▶ [Exercise instructions] Can you copy the data below word for word, leaving out the pictures?

▶ [Provided records]
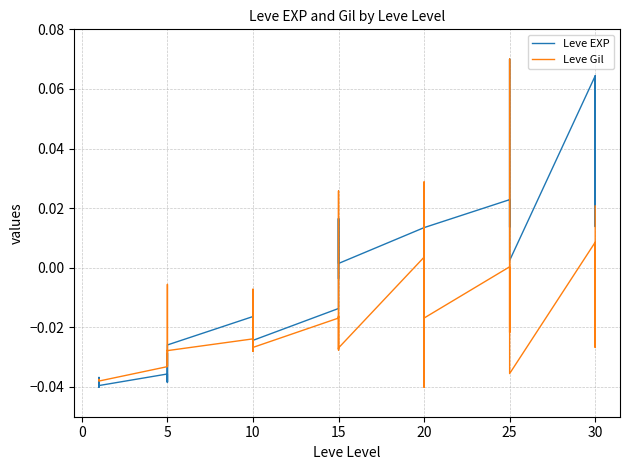

How many lines are shown in the chart?

2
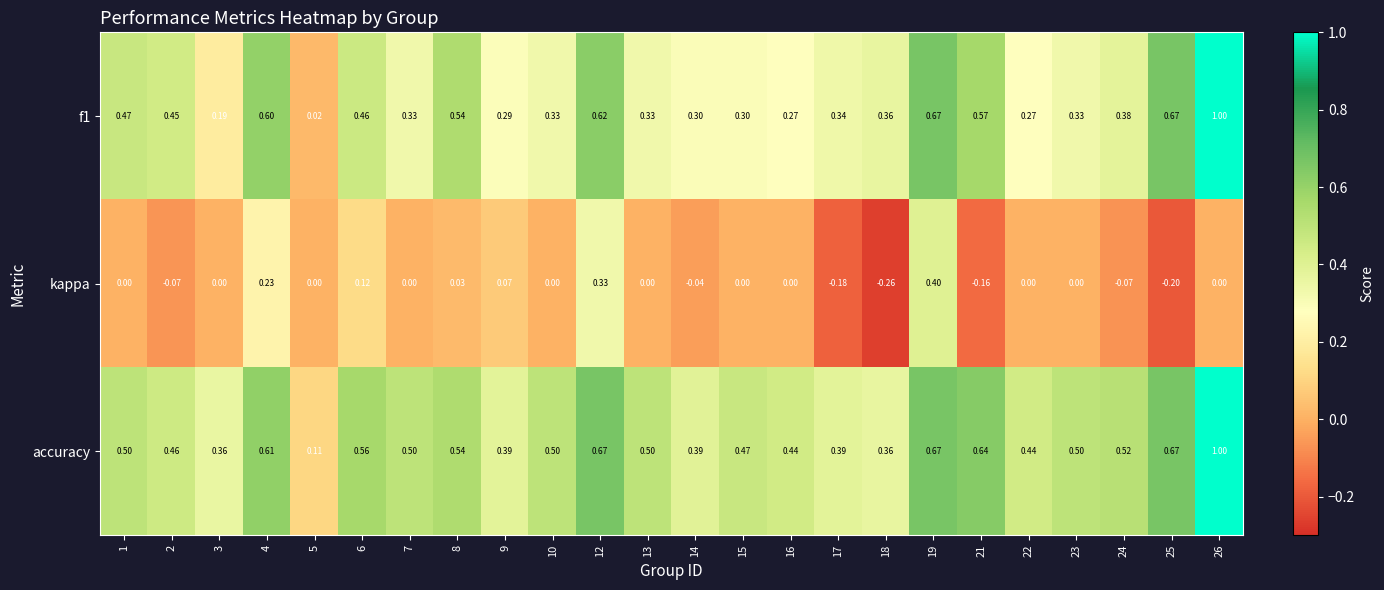

How many data points does each series have?

24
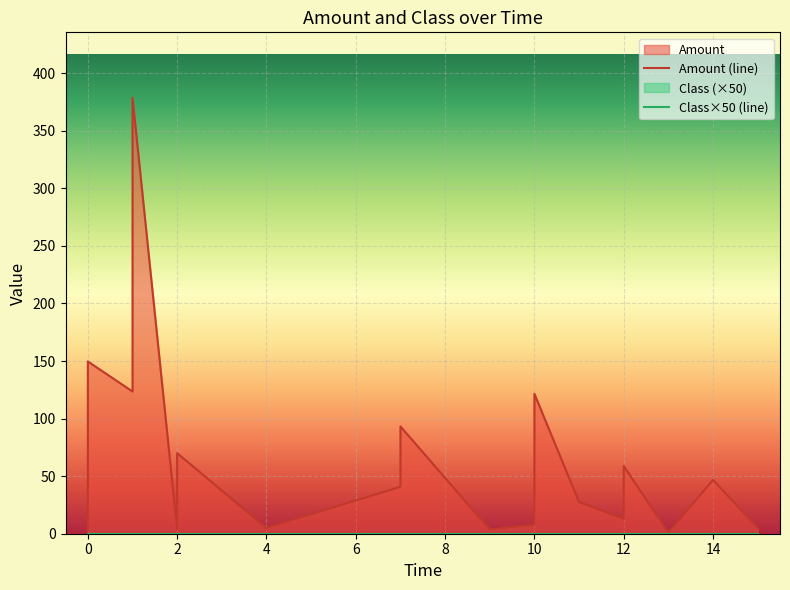

True or false: Amount and Class intersect in this chart.

False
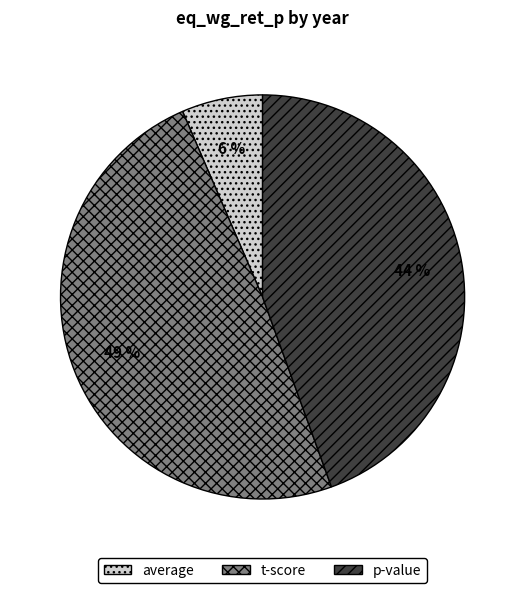

Is it true that p-value is 39% of the pie?

False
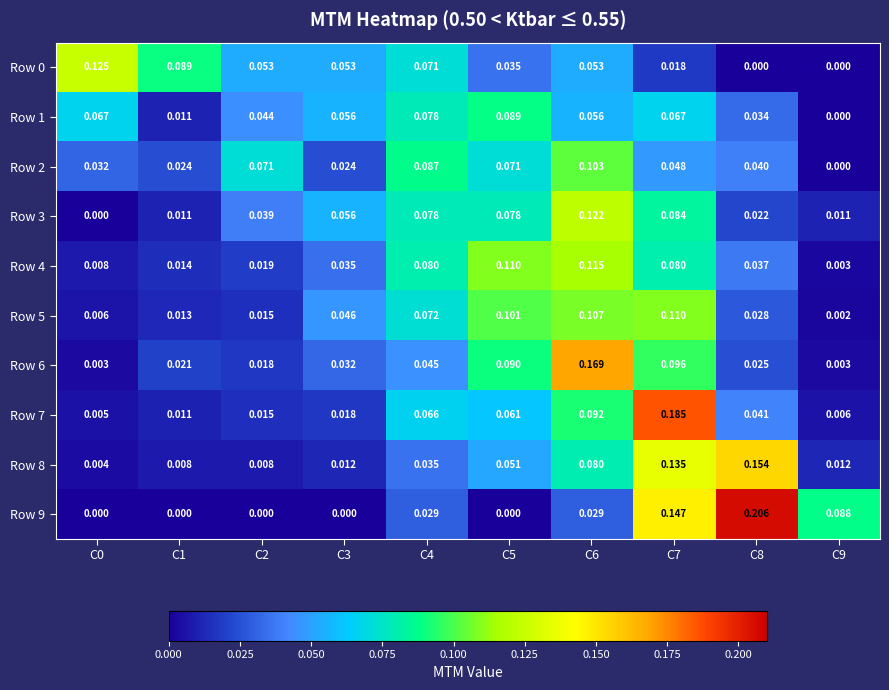

Is the value of Row 9 at C4 greater than the value of Row 1 at C7?

No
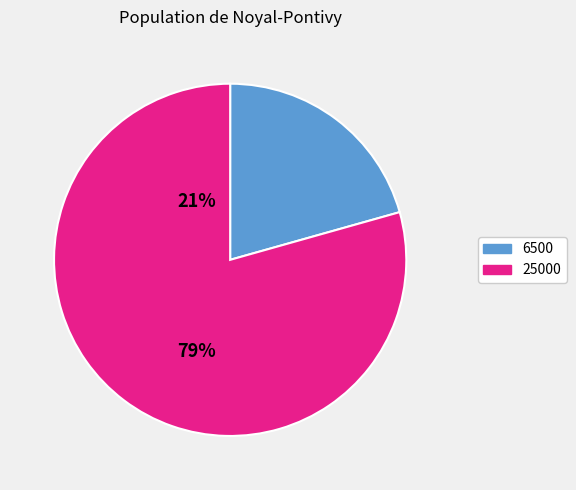

Does any single category account for the majority?

Yes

▶ [Answer box]
How many lines are shown in the chart?

2

How many data points does each series have?

24

True or false: Amount and Class intersect in this chart.

False

Is it true that p-value is 39% of the pie?

False

Is the value of Row 9 at C4 greater than the value of Row 1 at C7?

No

Does any single category account for the majority?

Yes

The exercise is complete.